芦毛の怪物

先日亡くなったオグリキャップについて、書こうと思います。

今年で35歳になる僕にとって、オグリキャップが中央で走った88年~90年は、ほぼ中学3年間と一致します。
中学生なので毎週、競馬場に足を運んでなんてことは無かったけど、親父の影響で小学生の頃からテレビで競馬中継を観たり、時には府中に行くこともありました。

昭和64年は一週間しかなかったので、オグリが中央入りした昭和63年は実質、昭和最後の年になります。
前年の二冠馬サクラスターオーが有馬記念での事故でいなくなり、年末の鳴尾記念を勝ったタマモクロスが本格化し、オグリが出られなかったクラシックは、皐月賞はヤエノムテキ、ダービーはサクラチヨノオー、菊花賞はデビュー2年目の武豊が騎乗するスーパークリーク、さらには函館記念をレコード勝ち、その後マイルCSを制したサッカーボーイなどが活躍した年です。
この年のオグリは中央初戦のペガサスSから連戦連勝、秋はタマモクロスとの芦毛対決で天皇賞、ジャパンカップこそ破れましたが、有馬記念で優勝。昭和最後のG1勝ち馬になりました。

翌年、昭和が終わって平成になり、大井から中央にやってきたイナリワン、オグリとスーパークリークの3頭で平成三強とか言われるようになりました。この年、オグリは春こそ休養していましたが、秋はオールカマー~毎日王冠~天皇賞~マイルCS~ジャパンカップ~有馬記念という無茶なローテーションの6連戦。地方競馬出身、4歳(現3歳)時はクラシック登録がなく裏街道と呼ばれるようなレースで連戦連勝、馬主絡みのゴタゴタによる無茶な使い方。色々な要因が重なってオグリの人気は不動のものになりました。因みにオグリのマイルCS、ジャパンカップの連闘は有名ですが、バンブーメモリーも同じく連闘なのに、こちらは今現在、覚えている人は少ないと思います。
この頃から競馬ブームなんて言われるようになって、オッサンばかりだった競馬場に若い女性が足を運ぶようになりました。そういえば、UFOキャッチャーの景品とかで馬のぬいぐるみが出たのってオグリが最初ですよね? 多分。

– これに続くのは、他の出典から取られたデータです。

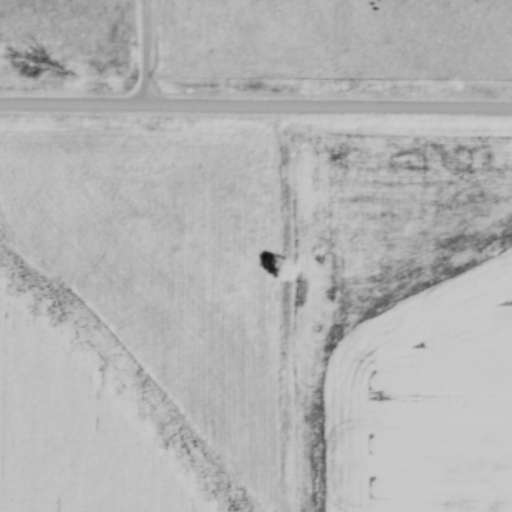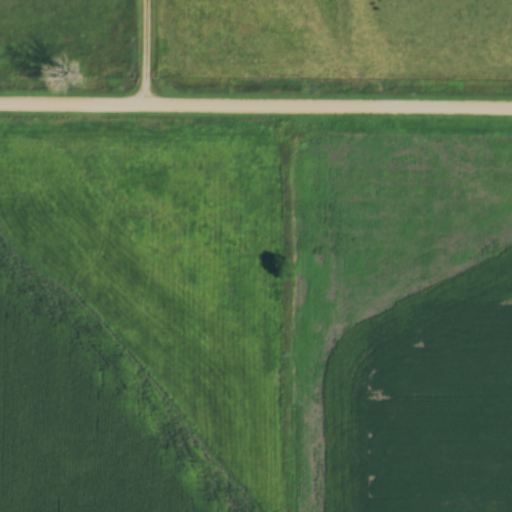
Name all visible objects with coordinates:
road: (137, 52)
road: (256, 104)
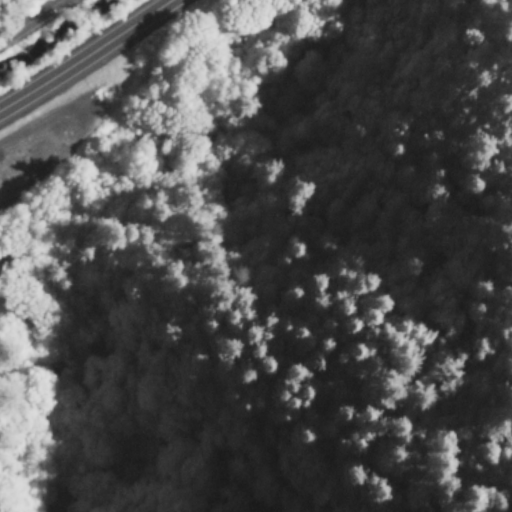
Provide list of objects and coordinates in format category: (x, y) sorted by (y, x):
road: (25, 16)
road: (87, 56)
road: (374, 149)
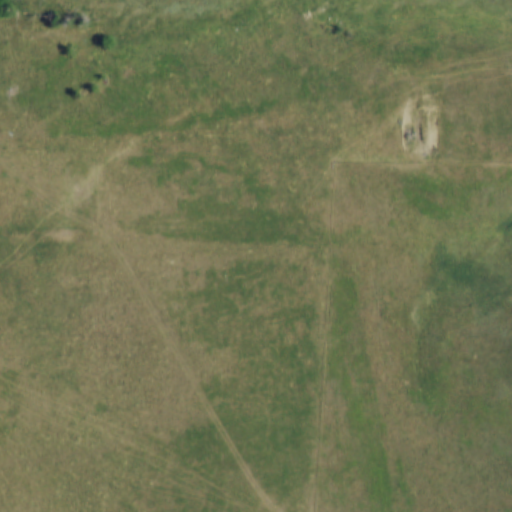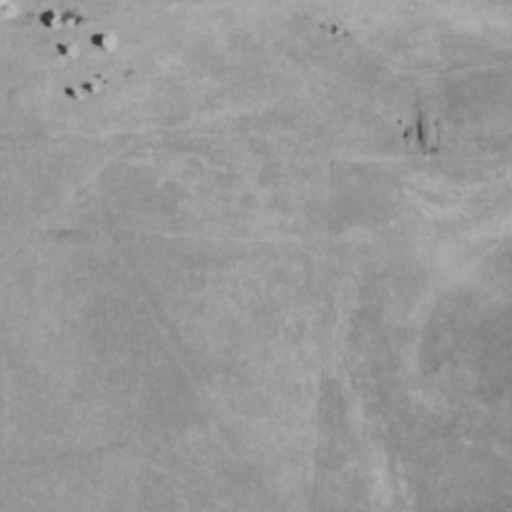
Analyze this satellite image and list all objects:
road: (210, 312)
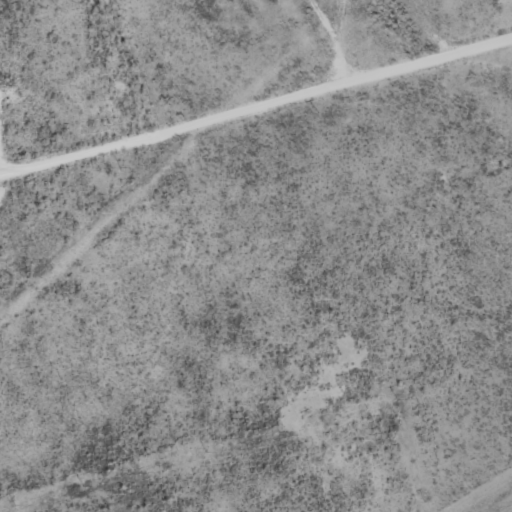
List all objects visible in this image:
road: (494, 64)
road: (256, 134)
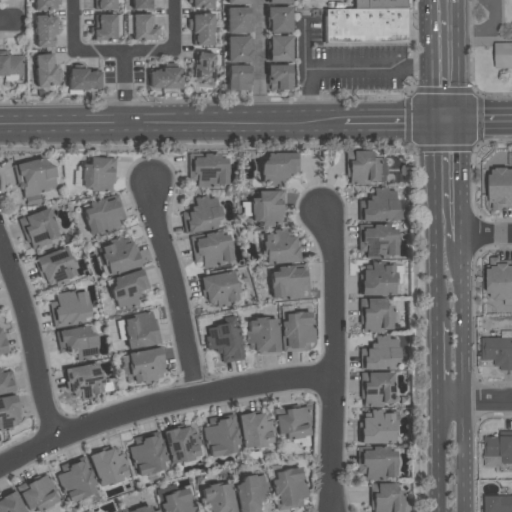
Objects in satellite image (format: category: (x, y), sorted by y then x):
building: (278, 1)
building: (237, 2)
building: (105, 4)
building: (141, 4)
building: (201, 4)
building: (45, 5)
building: (278, 19)
road: (175, 20)
building: (237, 20)
building: (366, 22)
road: (7, 23)
building: (106, 24)
building: (201, 25)
building: (140, 26)
building: (43, 31)
road: (491, 31)
building: (237, 49)
building: (278, 49)
building: (502, 55)
building: (502, 58)
road: (431, 59)
road: (459, 59)
road: (261, 61)
building: (11, 64)
building: (202, 68)
building: (44, 69)
road: (346, 69)
building: (163, 76)
building: (82, 77)
building: (278, 77)
building: (237, 78)
road: (124, 88)
road: (487, 118)
road: (447, 119)
traffic signals: (448, 119)
road: (387, 120)
road: (171, 122)
building: (277, 166)
building: (207, 168)
building: (364, 168)
building: (96, 173)
road: (461, 176)
building: (34, 177)
building: (501, 186)
building: (380, 206)
building: (266, 207)
building: (201, 215)
building: (100, 216)
road: (435, 217)
building: (37, 227)
road: (486, 233)
building: (377, 240)
building: (278, 247)
building: (210, 249)
building: (118, 255)
building: (54, 266)
building: (376, 279)
building: (499, 279)
building: (287, 282)
building: (218, 288)
building: (125, 289)
road: (172, 289)
building: (69, 307)
building: (375, 315)
building: (297, 328)
building: (139, 330)
building: (262, 333)
road: (29, 337)
building: (76, 341)
building: (223, 341)
building: (1, 344)
building: (497, 351)
building: (379, 354)
road: (436, 358)
road: (334, 360)
building: (144, 365)
road: (463, 372)
building: (82, 380)
building: (5, 384)
building: (376, 389)
road: (474, 400)
road: (162, 405)
building: (291, 421)
building: (377, 427)
building: (253, 429)
building: (219, 436)
building: (180, 444)
building: (498, 450)
building: (146, 454)
road: (437, 456)
building: (376, 463)
building: (106, 466)
building: (74, 480)
building: (287, 486)
building: (249, 492)
building: (37, 493)
building: (217, 497)
building: (386, 498)
building: (177, 501)
building: (9, 503)
building: (497, 503)
building: (140, 509)
building: (87, 511)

さらに翌年、大好きなアイネスフウジンがダービーを勝った平成2年、オグリは休み明けの安田記念をレコード勝ちした後、宝塚記念ではオサイチジョージの2着でした。
で、秋は天皇賞、ジャパンカップで惨敗、そして有名なあのラストラン有馬記念。この時2着のメジロライアン、本馬場入場の時に放馬したヤエノムテキ、G1勝ちこそなかったけど、ホワイトストーン、メジロアルダン、ミスターシクレノンと脇を固める馬も個性的でした。懐古主義と思われるかも知れないけど、この時代の競馬は楽しかったです。

昔、バイト先のオッサンがタケシバオーが如何に強かったかを僕に話してくれた。恐らく、僕がオグリを知らない若い人にオグリが如何に人気があったのかを語るのは、それと同じことなのだと思う。
DVDとかでレースだけ観ても、当時の空気感というか時代背景も含めた盛り上がりとかは判らないだろうし、こういう時だけは年を取るのも悪くないと思う。

そのうち、今の若い人がさらに若い人にディープインパクトとかウオッカの話をする時代が来るのでしょうね。